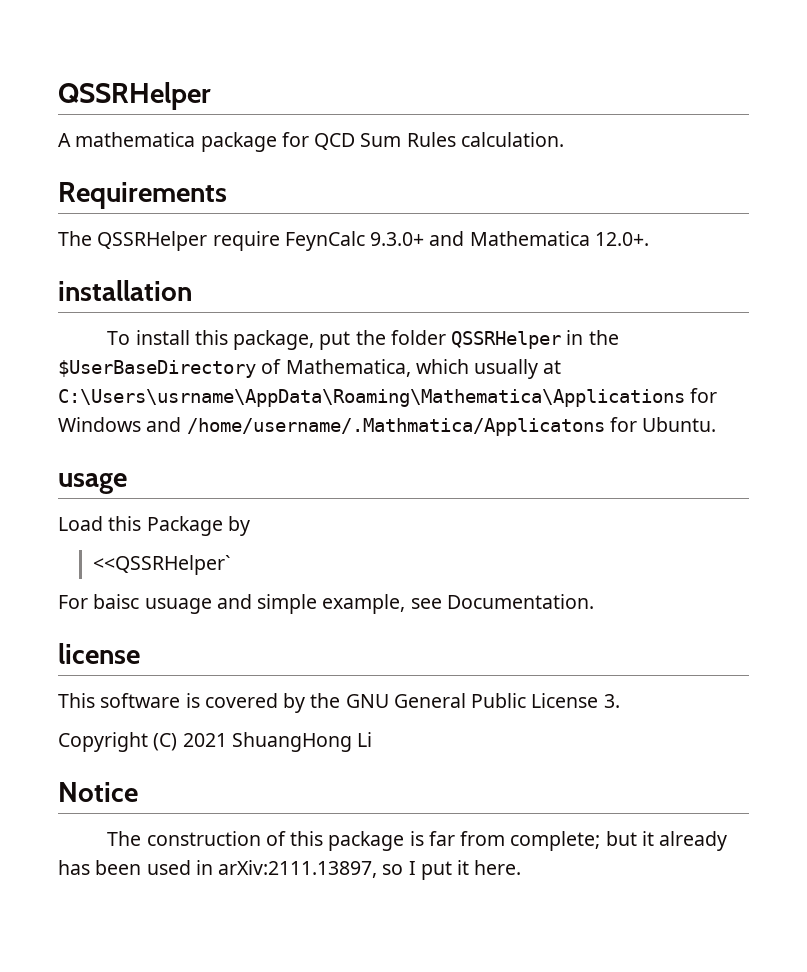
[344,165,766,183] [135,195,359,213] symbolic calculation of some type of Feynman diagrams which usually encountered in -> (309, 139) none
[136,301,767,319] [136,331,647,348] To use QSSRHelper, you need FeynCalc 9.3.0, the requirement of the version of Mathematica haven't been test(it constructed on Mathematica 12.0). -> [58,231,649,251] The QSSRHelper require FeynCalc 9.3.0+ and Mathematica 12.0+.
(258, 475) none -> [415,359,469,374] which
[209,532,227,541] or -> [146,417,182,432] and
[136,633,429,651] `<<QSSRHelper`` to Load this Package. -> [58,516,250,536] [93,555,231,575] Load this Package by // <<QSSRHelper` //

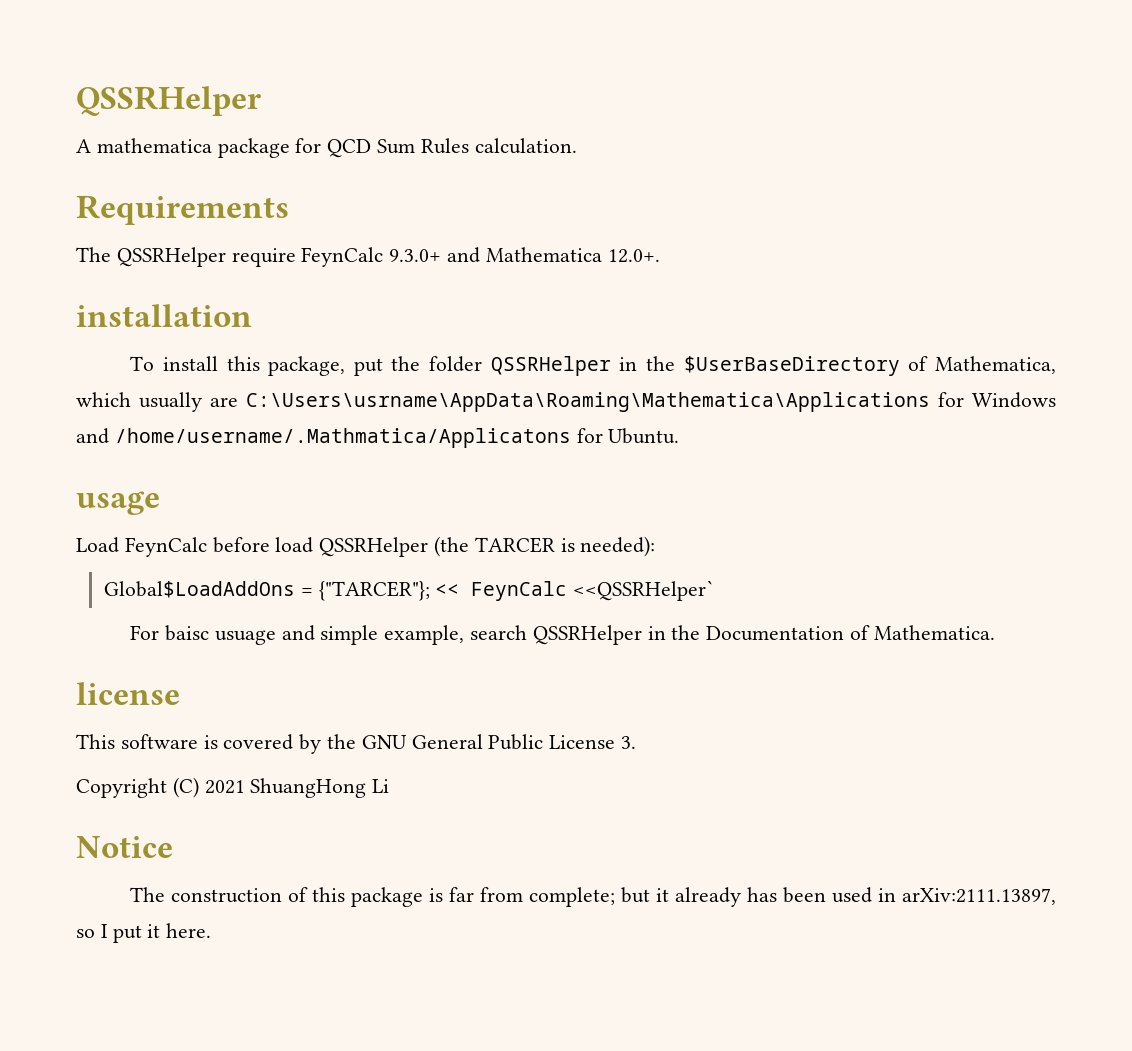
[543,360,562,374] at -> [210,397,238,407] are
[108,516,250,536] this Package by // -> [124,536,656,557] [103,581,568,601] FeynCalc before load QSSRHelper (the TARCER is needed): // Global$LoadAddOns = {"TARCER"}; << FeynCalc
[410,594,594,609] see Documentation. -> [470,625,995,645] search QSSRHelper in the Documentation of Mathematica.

+++

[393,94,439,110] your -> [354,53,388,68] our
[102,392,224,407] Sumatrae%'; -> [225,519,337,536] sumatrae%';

+++

* **The problem**:
Beginning at the line above that contains "to Load this", repeat each line exactly through the one that contains "[410,594,594,609] see Documentation.", and leave out the pictures.

* **Result**:
[136,633,429,651] `<<QSSRHelper`` to Load this Package. -> [58,516,250,536] [93,555,231,575] Load this Package by // <<QSSRHelper` //

[543,360,562,374] at -> [210,397,238,407] are
[108,516,250,536] this Package by // -> [124,536,656,557] [103,581,568,601] FeynCalc before load QSSRHelper (the TARCER is needed): // Global$LoadAddOns = {"TARCER"}; << FeynCalc
[410,594,594,609] see Documentation. -> [470,625,995,645] search QSSRHelper in the Documentation of Mathematica.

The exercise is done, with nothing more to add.